The following Sections, together with any other provision of this Agreement which expressly or by its nature survives termination or expiration, will survive expiration or termination of this Agreement: 3 (Fees), 6 (Ownership and License), 7 (Confidentiality), 8 (Representations, Warranties, and Disclaimers), 9 (Limitation of Liability), 10.3 (Effect of Termination), and 11 (General).

11. GENERAL

11.1 Governing Law and Jurisdiction

This Agreement, and all matters arising out of or relating to this Agreement, shall be governed by and construed in accordance with the laws of the Province of Alberta, and the federal laws of Canada applicable. Any legal action or proceeding relating to this Agreement shall be instituted in any federal or provincial court in Calgary, Alberta. ResVR and Customer agree to submit to the jurisdiction of, and agree that venue is proper in, the aforesaid courts in any such legal action or proceeding.

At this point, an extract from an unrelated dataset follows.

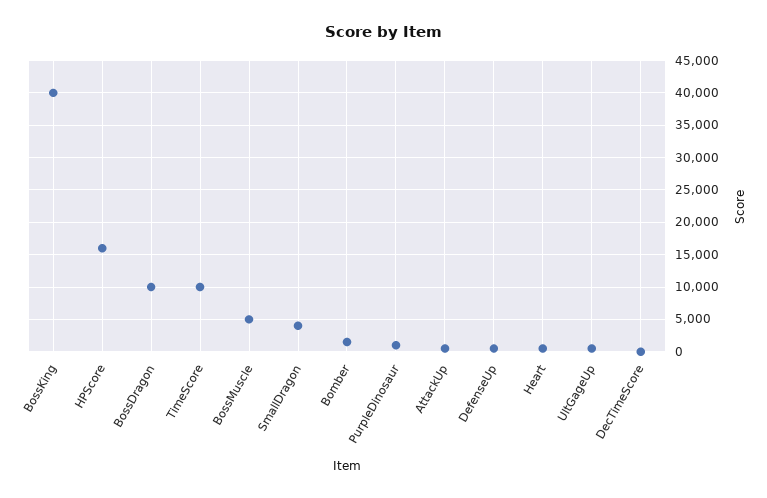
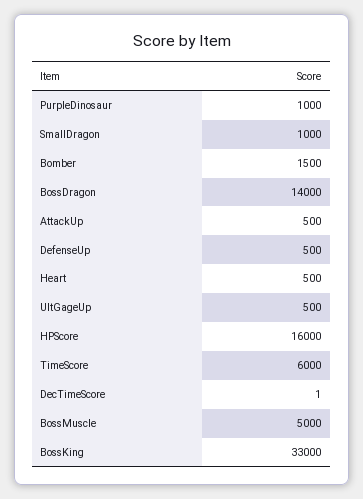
BossKing: 40000 -> 33000
BossDragon: 10000 -> 14000
TimeScore: 10000 -> 6000
SmallDragon: 4000 -> 1000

11.2 Relationship Between the Parties

The relationship between Customer and ResVR is that of an independent contractor. Nothing in this Agreement shall be construed to create a partnership, joint venture, employment or agency relationship between the parties. Each party will be solely responsible for payment of all compensation owed to its employees, as well as employment related taxes. Each party will maintain appropriate worker’s compensation for its employees as well as general liability insurance.

11.3 Notice

All notices, including notices of address change, required to be sent hereunder shall be in writing and shall be deemed to have been given when mailed by first class mail to: (a) ResVR at 1732 25th Street SW Calgary AB T3C 1J6; or (b) to Customer at the address listed in the Sign-Up Form. Each party is responsible for notifying the other if any of the address or contact information changes.

11.4 Severability

In the event any provision of this Agreement is held to be invalid or unenforceable, the remaining provisions of this Agreement will remain in full force.

11.5 Waiver

The waiver by either party of any default or breach of this Agreement shall not constitute a waiver of any other or subsequent default or breach. Except for actions for nonpayment or breach of either party’s intellectual property rights, no action, regardless of form, arising out of this Agreement may be brought by either party more than one year after the cause of action has accrued.

11.6 Force Majeure

Neither party shall be in default or otherwise liable for any delay in or failure of its performance under this Agreement or a Sign-Up Form where such delay or failure arises by reason of any act of God, or any government or any governmental body, acts of the common enemy, the elements, strikes or labor disputes, or other similar or dissimilar cause beyond the control of such party (“Force Majeure event“). Should the performance of either party be prevented or delayed by such a Force Majeure event, the non-performing party shall be excused from further performance of the terms of this agreement so affected for so long as the circumstances of the Force Majeure event prevail.

11.7 Binding Agreement

This Agreement shall enure to the benefit of and be binding upon the parties hereto and their respective successors and permitted assigns.

11.8 Assignment

Neither this agreement or any Sign-Up Form may be assigned or transferred in whole, or in part, by Customer without the prior written consent of ResVR. Any attempt to assign or transfer is null and void.

11.9 Entire Agreement

This Agreement constitutes the complete agreement between the parties and supersedes all previous and contemporaneous agreements, proposals, or representations, written or oral, concerning the subject matter of this Agreement. Neither this Agreement nor a Sign-Up Form may be modified or amended except in a writing signed by a duly authorized representative of each party; no other act, document, usage, or custom shall be deemed to amend or modify this Agreement or a Sign-Up Form. It is expressly agreed that any terms and conditions of Customer’s purchase order shall be superseded by the terms and conditions of this Agreement and the applicable Sign-Up Form.